═══ MATERIAL SHOWN

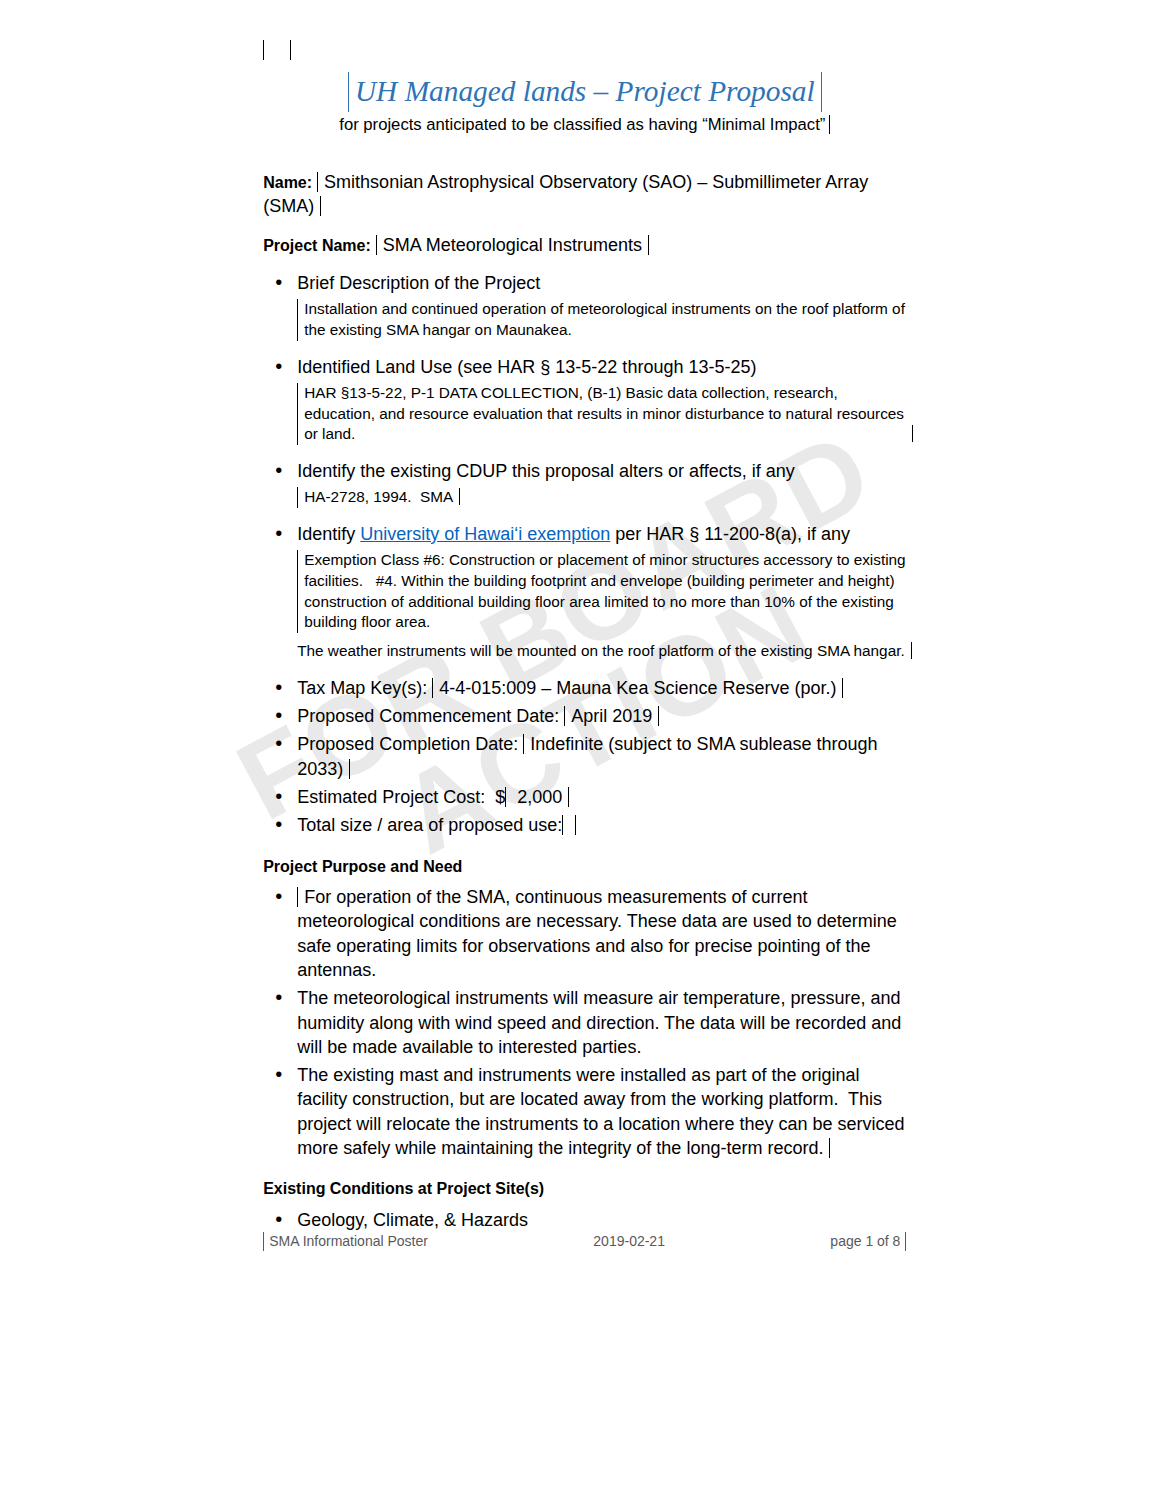FOR BOARD
ACTION
UH Managed lands – Project Proposal
for projects anticipated to be classified as having “Minimal Impact”
Name: Smithsonian Astrophysical Observatory (SAO) – Submillimeter Array (SMA)
Project Name: SMA Meteorological Instruments
Brief Description of the Project
Installation and continued operation of meteorological instruments on the roof platform of the existing SMA hangar on Maunakea.
Identified Land Use (see HAR § 13-5-22 through 13-5-25)
HAR §13-5-22, P-1 DATA COLLECTION, (B-1) Basic data collection, research, education, and resource evaluation that results in minor disturbance to natural resources or land.
Identify the existing CDUP this proposal alters or affects, if any
HA-2728, 1994. SMA
Identify University of Hawai‘i exemption per HAR § 11-200-8(a), if any
Exemption Class #6: Construction or placement of minor structures accessory to existing facilities. #4. Within the building footprint and envelope (building perimeter and height) construction of additional building floor area limited to no more than 10% of the existing building floor area.
The weather instruments will be mounted on the roof platform of the existing SMA hangar.
Tax Map Key(s): 4-4-015:009 – Mauna Kea Science Reserve (por.)
Proposed Commencement Date: April 2019
Proposed Completion Date: Indefinite (subject to SMA sublease through 2033)
Estimated Project Cost: $ 2,000
Total size / area of proposed use:
Project Purpose and Need
For operation of the SMA, continuous measurements of current meteorological conditions are necessary. These data are used to determine safe operating limits for observations and also for precise pointing of the antennas.
The meteorological instruments will measure air temperature, pressure, and humidity along with wind speed and direction. The data will be recorded and will be made available to interested parties.
The existing mast and instruments were installed as part of the original facility construction, but are located away from the working platform. This project will relocate the instruments to a location where they can be serviced more safely while maintaining the integrity of the long-term record.
Existing Conditions at Project Site(s)
Geology, Climate, & Hazards
SMA Informational Poster
2019-02-21
page 1 of 8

══════

### YOUR GOAL
Lines are to be repeated exactly from the one that contains "Tax Map Key(s): 4-4-015:009" through the last line of the listing, with both ends kept and no others added.

### EXERCISE OUTPUT
Tax Map Key(s): 4-4-015:009 – Mauna Kea Science Reserve (por.)
Proposed Commencement Date: April 2019
Proposed Completion Date: Indefinite (subject to SMA sublease through 2033)
Estimated Project Cost: $ 2,000
Total size / area of proposed use:
Project Purpose and Need
For operation of the SMA, continuous measurements of current meteorological conditions are necessary. These data are used to determine safe operating limits for observations and also for precise pointing of the antennas.
The meteorological instruments will measure air temperature, pressure, and humidity along with wind speed and direction. The data will be recorded and will be made available to interested parties.
The existing mast and instruments were installed as part of the original facility construction, but are located away from the working platform. This project will relocate the instruments to a location where they can be serviced more safely while maintaining the integrity of the long-term record.
Existing Conditions at Project Site(s)
Geology, Climate, & Hazards
SMA Informational Poster
2019-02-21
page 1 of 8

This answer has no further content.